1 of 2 people found the following review helpful
It's hip, hip. Hooray!,
This review is from: Counterculture Through the Ages: From Abraham to Acid House (Hardcover)
Alternative aficionados, hoist your flagons, pass your joints, heave your Molotov cocktails and give cheer! CCttA fills a vacuum you've always suspected existed but were too busy having sex, drugs and rock & roll to notice. Former underground historians have focused on only one era, one counterculture. Goffman/Day begin at the beginnings: Prometheus, Abraham, Socrates. They pay obeisance to heterodox religions--taoism, zen Buddhism, Sufism (where's tantra?). They execute a mad, four-chapter dash through a millenium or so--the Troubadours, the Enlightenment and American and French revolutions, the Transcendentalists, Parisian bohemians.
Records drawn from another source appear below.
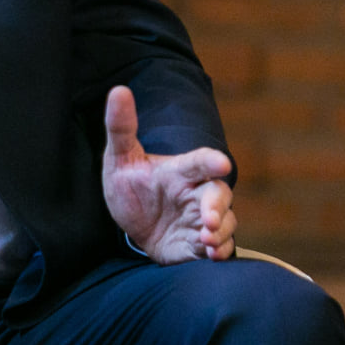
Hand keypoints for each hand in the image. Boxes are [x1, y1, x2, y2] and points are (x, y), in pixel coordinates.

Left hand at [100, 86, 236, 263]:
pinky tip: (210, 254)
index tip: (221, 163)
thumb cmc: (131, 186)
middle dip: (218, 206)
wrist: (131, 226)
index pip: (199, 162)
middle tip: (208, 219)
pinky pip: (222, 247)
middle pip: (219, 194)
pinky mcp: (201, 244)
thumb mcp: (120, 158)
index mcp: (180, 171)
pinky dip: (221, 251)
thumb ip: (121, 127)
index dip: (210, 161)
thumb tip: (118, 90)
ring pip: (227, 222)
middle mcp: (197, 193)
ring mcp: (202, 219)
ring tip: (207, 240)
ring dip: (221, 232)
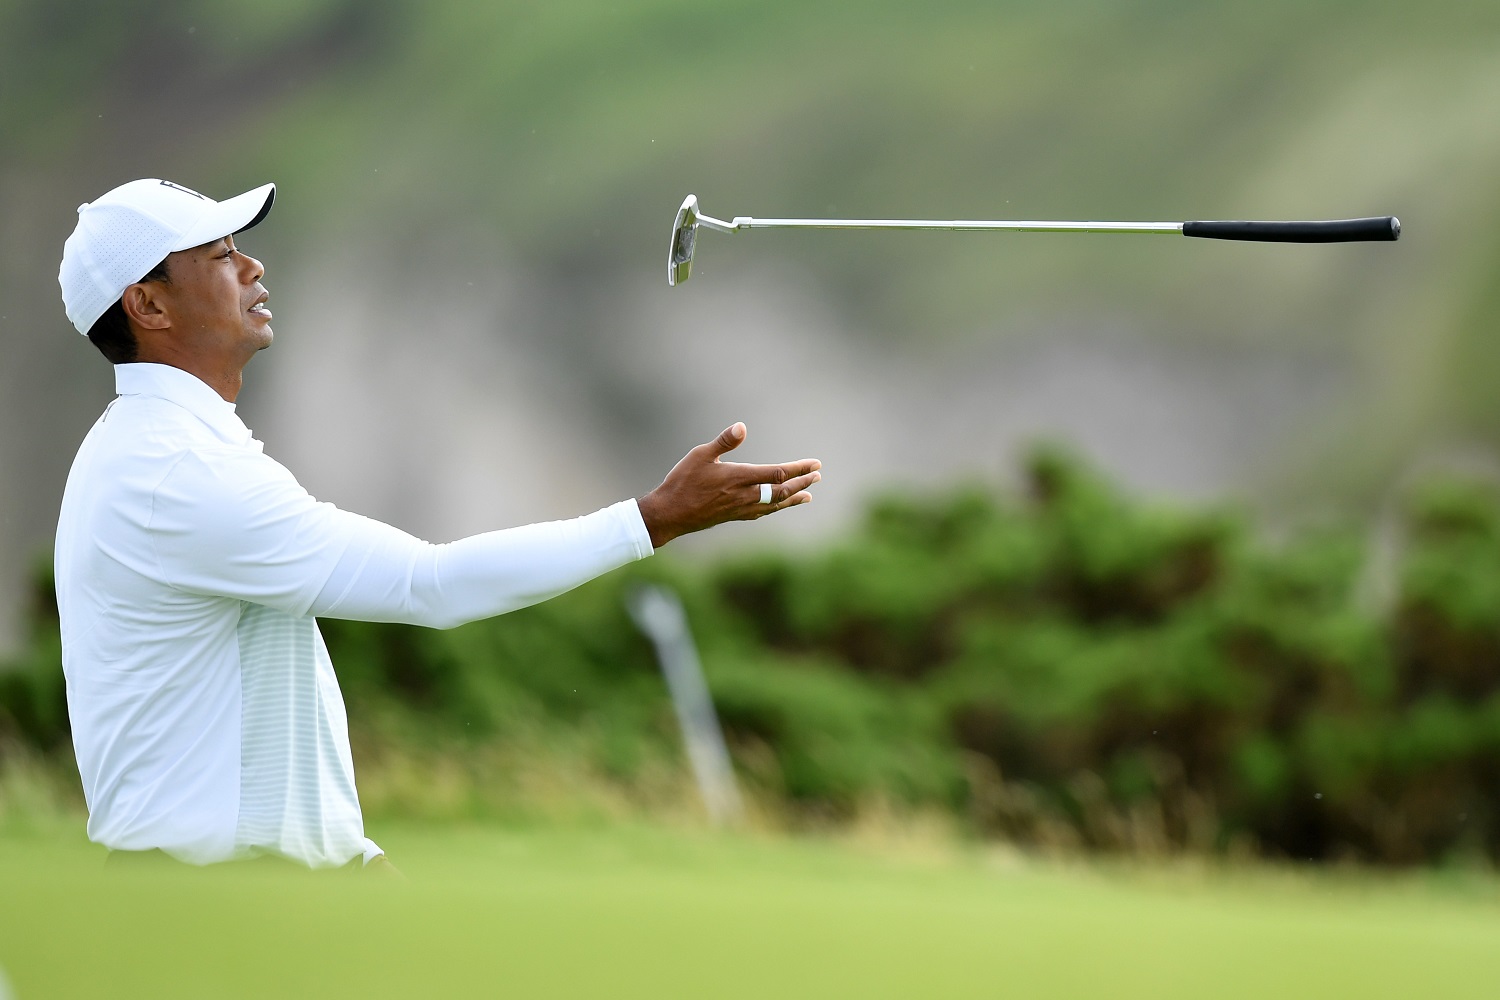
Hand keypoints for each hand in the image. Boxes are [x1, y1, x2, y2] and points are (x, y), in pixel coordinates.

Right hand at [637, 423, 821, 547]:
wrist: (669, 515)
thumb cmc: (682, 482)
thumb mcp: (700, 455)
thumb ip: (724, 442)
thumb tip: (741, 426)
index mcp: (740, 478)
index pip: (778, 473)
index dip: (799, 469)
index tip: (815, 465)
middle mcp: (745, 495)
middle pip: (782, 490)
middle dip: (802, 483)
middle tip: (817, 477)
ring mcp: (740, 508)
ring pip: (774, 504)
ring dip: (793, 498)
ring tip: (808, 496)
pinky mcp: (734, 516)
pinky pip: (762, 512)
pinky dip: (775, 508)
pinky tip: (776, 507)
Finally they get down close to home with the efflourescing rebel movements of the past half-century: beatniks, rock & roll, hippies, women's lib, punk, cyberpunk, the New Age, raves, hip-hop, hackers, environmentalism.
And just what is a counterculture, anyway? Sifting through their subjects from Alcibiades to the Zapatistas, the authors extract three central traits shared by them all: they're adamantly anti-authoritarian; they're iconoclastically individualistic; and they espouse lofty visions of personal and/or societal transformation.
We expect a history to be thoughtful and thoroughy researched, and CC fills the bill. We hope for--but seldom get--a history as anecdotally rich, as entertaining and enthusiastic as this. Pity poor James Joyce, despairing after nine consecutive women quit typing his manuscript of Ulysses in sexual huffs, "and one even threatened to throw herself out the window." est founder Werner Erhard is "a mix of Giurdjieff, Hitler and a traveling salesman"; JFK on LSD an "altered statesman." John Lennon, listening to Chuck Berry and Elvis in 1957, "knew something was happening although he didn't yet know what it ws."
If you have a jones for underground tomes, Bogart this one.